Estou quase a acabar! Só já faltam umas cinquenta páginas! É para saborear devagarinho. Página 797: “Naquele amanhecer o meu pai levou-me pela primeira vez a visitar o Cemitério dos Livros Esquecidos. Corria o Outono de 1966 e uma chuvinha pintara as Ramblas de pequenos charcos que brilhavam à nossa passagem como lágrimas de cobre. A neblina com que tantas vezes havia sonhado acompanhou-nos, mas levantou voo quando metemos pela Calle Arco del Teatro. Abriu-se à nossa frente uma brecha de sombras do meio das quais emergiu, pouco depois, um grande palácio de pedra enegrecida. O meu pai bateu ao portão com uma aldraba em forma de diabrete. Para minha surpresa, quem acudiu a receber-nos não foi outro senão Fermín Romero de Torres, que ao ver-me sorriu com malícia.”

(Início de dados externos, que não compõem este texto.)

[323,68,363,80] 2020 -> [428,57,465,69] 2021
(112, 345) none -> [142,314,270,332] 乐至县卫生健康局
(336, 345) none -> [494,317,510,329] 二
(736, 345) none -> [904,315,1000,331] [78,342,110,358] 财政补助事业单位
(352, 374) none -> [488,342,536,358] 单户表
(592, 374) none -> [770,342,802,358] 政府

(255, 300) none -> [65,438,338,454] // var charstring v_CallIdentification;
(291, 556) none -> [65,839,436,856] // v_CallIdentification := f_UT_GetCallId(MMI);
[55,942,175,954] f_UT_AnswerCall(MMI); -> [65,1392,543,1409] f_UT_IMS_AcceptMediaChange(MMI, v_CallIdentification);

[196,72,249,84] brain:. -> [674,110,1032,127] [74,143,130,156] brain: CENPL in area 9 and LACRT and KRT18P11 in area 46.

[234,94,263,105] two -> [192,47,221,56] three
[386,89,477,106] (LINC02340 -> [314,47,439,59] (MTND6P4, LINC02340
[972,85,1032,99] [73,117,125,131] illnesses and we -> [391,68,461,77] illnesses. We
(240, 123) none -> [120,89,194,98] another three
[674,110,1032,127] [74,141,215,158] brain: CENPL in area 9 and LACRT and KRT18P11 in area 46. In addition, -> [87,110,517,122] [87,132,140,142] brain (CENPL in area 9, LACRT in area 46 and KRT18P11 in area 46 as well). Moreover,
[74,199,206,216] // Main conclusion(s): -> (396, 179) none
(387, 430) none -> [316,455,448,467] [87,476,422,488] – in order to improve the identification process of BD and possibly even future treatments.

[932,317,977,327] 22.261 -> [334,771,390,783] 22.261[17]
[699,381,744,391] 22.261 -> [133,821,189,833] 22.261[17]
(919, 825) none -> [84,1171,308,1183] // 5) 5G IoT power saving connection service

Mas nada vos conto acerca de Alicia Gris. A personagem principal. Até parece que a conheço. Ou melhor, gostava de a conhecer, mas depois lembro-me de que se trata de ficção.

Com um pezinho antes da guerra, para por lá dar uns passitos e os restantes, a caminhada até à contemporaneidade, no pós-guerra em pleno período de ditadura, com polícias politicas, altas individualidades enterradas em… névoa. Um crime, um mistério a resolver, com livros muitos livros à mistura e uma excelente homenagem aos mesmos, que está tão bem elaborada, tão magistralmente concebida que acho que devo ficar preocupado com Carlos Ruiz Zafon.